In November 1917, ex-president (and Army colonel) Theodore Roosevelt delivered the annual Stafford Little Lecture, speaking on the topic of “National Strength and International Duty.” As PAW reported, “The point which he drove home with vigorous insistence was the importance of national preparedness, especially before war, a policy which he has strongly advocated ever since he had been in public life.

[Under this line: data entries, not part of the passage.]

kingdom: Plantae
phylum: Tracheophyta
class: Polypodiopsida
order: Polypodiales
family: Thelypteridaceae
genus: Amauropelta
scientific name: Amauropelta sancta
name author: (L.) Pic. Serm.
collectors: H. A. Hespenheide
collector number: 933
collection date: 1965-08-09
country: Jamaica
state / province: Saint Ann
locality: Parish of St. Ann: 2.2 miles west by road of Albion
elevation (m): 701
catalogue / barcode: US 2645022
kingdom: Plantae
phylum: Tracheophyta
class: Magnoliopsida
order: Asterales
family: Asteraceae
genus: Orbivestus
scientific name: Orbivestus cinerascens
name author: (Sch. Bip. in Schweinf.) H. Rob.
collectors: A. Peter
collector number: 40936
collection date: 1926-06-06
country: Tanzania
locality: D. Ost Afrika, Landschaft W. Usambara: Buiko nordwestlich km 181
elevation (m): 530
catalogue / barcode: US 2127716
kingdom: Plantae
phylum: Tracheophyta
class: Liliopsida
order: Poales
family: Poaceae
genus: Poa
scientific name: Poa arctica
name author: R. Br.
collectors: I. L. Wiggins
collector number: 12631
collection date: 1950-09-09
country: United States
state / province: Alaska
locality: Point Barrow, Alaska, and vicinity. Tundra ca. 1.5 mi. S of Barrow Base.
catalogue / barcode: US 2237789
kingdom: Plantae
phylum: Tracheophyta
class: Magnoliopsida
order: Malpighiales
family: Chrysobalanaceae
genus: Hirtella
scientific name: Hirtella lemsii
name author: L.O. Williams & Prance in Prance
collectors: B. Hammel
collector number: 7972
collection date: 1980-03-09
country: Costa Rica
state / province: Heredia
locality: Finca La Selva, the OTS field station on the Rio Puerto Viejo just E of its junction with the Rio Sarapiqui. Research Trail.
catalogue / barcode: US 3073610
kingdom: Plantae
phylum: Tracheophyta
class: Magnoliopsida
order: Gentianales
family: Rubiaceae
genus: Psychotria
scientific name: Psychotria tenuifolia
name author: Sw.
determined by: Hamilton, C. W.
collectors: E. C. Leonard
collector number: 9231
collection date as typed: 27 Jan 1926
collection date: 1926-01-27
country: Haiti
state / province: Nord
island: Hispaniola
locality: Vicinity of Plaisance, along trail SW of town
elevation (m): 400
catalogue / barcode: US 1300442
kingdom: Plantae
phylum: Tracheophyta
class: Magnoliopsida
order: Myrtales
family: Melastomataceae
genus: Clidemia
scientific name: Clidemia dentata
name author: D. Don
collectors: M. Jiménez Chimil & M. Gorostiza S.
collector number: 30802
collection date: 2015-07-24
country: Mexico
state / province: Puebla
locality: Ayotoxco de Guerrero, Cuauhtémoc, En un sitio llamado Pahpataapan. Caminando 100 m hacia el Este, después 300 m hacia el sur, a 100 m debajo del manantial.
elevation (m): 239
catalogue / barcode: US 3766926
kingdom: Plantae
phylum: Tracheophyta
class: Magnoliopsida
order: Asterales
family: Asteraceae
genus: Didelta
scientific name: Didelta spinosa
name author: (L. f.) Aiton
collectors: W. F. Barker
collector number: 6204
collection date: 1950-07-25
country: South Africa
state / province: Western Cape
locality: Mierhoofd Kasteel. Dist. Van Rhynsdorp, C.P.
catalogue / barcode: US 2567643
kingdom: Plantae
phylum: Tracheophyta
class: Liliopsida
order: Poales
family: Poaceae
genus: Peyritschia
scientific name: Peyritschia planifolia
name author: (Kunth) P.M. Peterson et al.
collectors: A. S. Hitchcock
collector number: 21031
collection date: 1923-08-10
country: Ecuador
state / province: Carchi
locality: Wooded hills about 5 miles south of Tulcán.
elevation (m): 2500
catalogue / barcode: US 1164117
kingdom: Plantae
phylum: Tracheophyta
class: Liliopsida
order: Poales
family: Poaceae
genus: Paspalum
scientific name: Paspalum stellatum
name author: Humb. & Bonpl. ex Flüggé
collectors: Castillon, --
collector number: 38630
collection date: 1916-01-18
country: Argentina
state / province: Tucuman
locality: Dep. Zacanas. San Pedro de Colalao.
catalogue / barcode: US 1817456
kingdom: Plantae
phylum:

While he repeated his criticisms of past and present delays in preparation for war, he also urged whole-hearted support of the government in its efforts to meet the crisis.”
Three presidents — one past (Herbert Hoover), one present (Harry Truman), and one future (Dwight Eisenhower) — were on hand as Princeton marked the end of its bicentennial celebration in June 1947. Other guests of honor included Albert Einstein, Adm. Chester Nimitz, and two former first ladies, Edith Wilson and Frances Folsom Cleveland Preston. NBC Television broadcast the festivities on its New York, Philadelphia, and Washington, D.C., affiliates, setting up transmitting equipment on the top of Reunion Hall.
President Lyndon Johnson helped Princeton dedicate the new home of the Woodrow Wilson School (now Robertson Hall) in May 1966. Johnson stressed the value of graduate education in his remarks and said that “to wear the scholar’s gown is to assume an obligation to seek truth without prejudice and without cliché, even when the results of the search are at variance with one’s own opinions.” He dedicated the building not just to the former president or to the Nation’s service, but “to learning in the service of all mankind.”
President Jimmy Carter was just two months removed from his time in the White House when he came to speak with Princeton students in March 1981. Sixty students met the former president in a question-and-answer session. PAW student columnist Todd Purdum ’82 explained that Carter’s “only public appearance was to be a brief ‘photo opportunity’ as he entered the building; there were no formal meetings with the press. … Carter’s staff was reluctant to have him speaking for the record so soon after his successor’s inauguration.” Carter was back on campus in December 2014, speaking about challenges to women’s rights in cultures around the world.